We have proposed four three major changes:

Number one: let families and businesses and insurance companies compete nationally, instead of only within a single state. This increases competition and lowers costs.

Number two: Lower insurance costs by allowing individuals, small businesses, and trade associations to pool together for better health insurance at lower prices, the same way large corporations and labor unions do today;

Number three: end junk lawsuits that may constitute one third of your current medical bills (in unnecessary procedures and sky-high doctors’ premiums). Replace it with a fair compensation system for the small number of patients who are actually harmed by medical care. This is resisted by President Obama and Speaker Pelosi because the Trial Lawyers Association – like the labor unions – is among the Democrats largest financial supporters.
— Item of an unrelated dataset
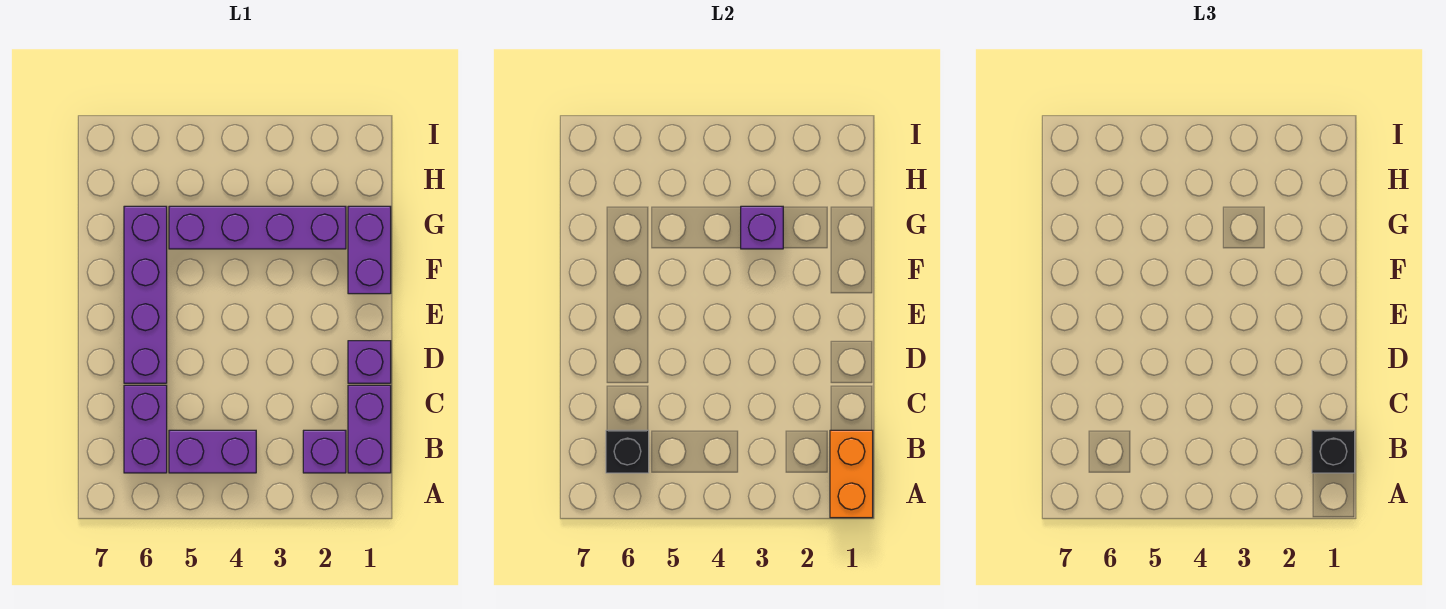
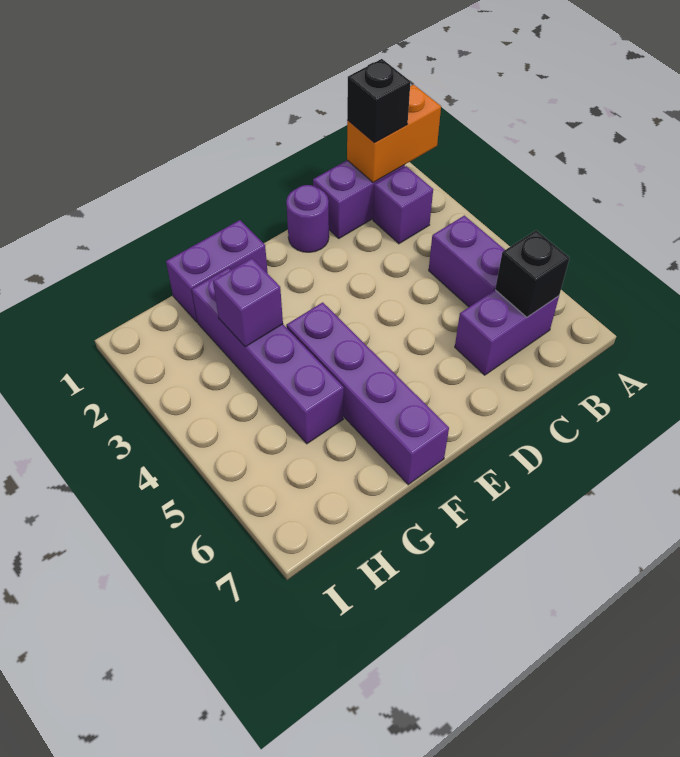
purple brick D1 level 1 -> purple round brick D1 level 1
purple brick D6:G6 level 1 -> purple brick F4:F7 level 1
Instead of four three simple and fundamental modifications to health care in the United States, President Obama and Speaker Pelosi propose a complete takeover of healthcare – your healthcare - by means of a 2,000-page law that they haven’t read, more bureaucracy, more rules, more limits, more taxes, unelected boards, bureaus and commissions ruling on what drug and what treatment you get when.

The estimated costs of this takeover of healthcare are enormous and no one believes that the published estimates are high enough. Who will pay for it – when and how? New jobs will be killed by costs and regulations. Senior citizens’ Medicare will be cut.

The answer to the takeover of medical care by President Obama and Speaker Pelosi is “NO.”
This coming week, Republicans will continue to stand on principle, defend freedom, and fight for our better solutions to make health care more affordable and accessible for American families.
Thanks for listening.

~ ~ ~
#3 in the original address was vague to the point of meaninglessness; moreover, in number one you want a national market and here you want to give tools to the states without a simple explanation.